Figure 2. performance of the best models deployed in ChemSweet. ROC curves for six sweetness classification models (A) and LD50, Ames and thermal stability models (E). Prediction error plots for the relative sweetness (B), NOAEL (C), BCF (D), water solubility (F), boiling point (G) and melting point (H) models.

Figure 3. Model interpretation based on SHAP analysis. (A) Heat map of feature importance in the prediction model based on Shapley values for different molecular descriptor classes. (B) SHAP plot of relative sweetness prediction model. (C) SHAP plot of the sweetness classification model for artificial sweeteners. (D) The ten most important MACCS fingerprint keys jointly identified by the sweetness classification models for artificial sweeteners, non-nutritive sweeteners and non-carbohydrate sweeteners.

Figure 4. Screenshot of usage with the ChemSweet platform.

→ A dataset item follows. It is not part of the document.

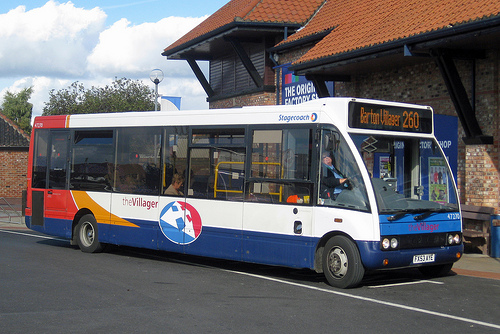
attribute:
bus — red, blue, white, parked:
[26, 96, 466, 288]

Figure 5. Virtual screening of natural product databases using ChemSweet. (A) Flowchart of data processing. (B) Sankey diagram of compounds predicted by the ChemSweet model and the total score calculated according to the scoring rules. (C) Distribution of total scores (blue bars) and percentage of compounds passing different screening thresholds (broken line with triangles). (D) Distribution of predicted results from the sweetness classification model for natural sweeteners. (E) Distribution of results after the ChemSweet virtual screening process for the natural sweetener development scenario. ‘Passed screening’ indicates sweet compounds that were identified by the natural sweetener sweetness classification model and had a total score of ≥10.

Conclusion

In this study, we proposed a new sweetener screening method and successfully constructed ChemSweet, the first multi-level virtual screening platform for sweeteners, which is a natural sweetener analysis platform based on artificial intelligence and cheminformatics, covering ten important physicochemical, sweetness, and safety indexes in the development process of sweeteners, and the constructed AI model achieved excellent performances in the test set. Excellent performance. Unlike existing tools that are limited to a single flavour profile, ChemSweet can rapidly assess multiple key properties early in the sweetener development process, not only for sweetness, but also for the safety and stability of a specific sweetener class.ChemSweet can accelerate the development process of sweet molecules for the food and pharmaceutical industries by helping to identify superior sweet molecular backbones for the development of healthier, safer, and higher-quality sweeteners. sweetening molecules in the food and pharmaceutical industries.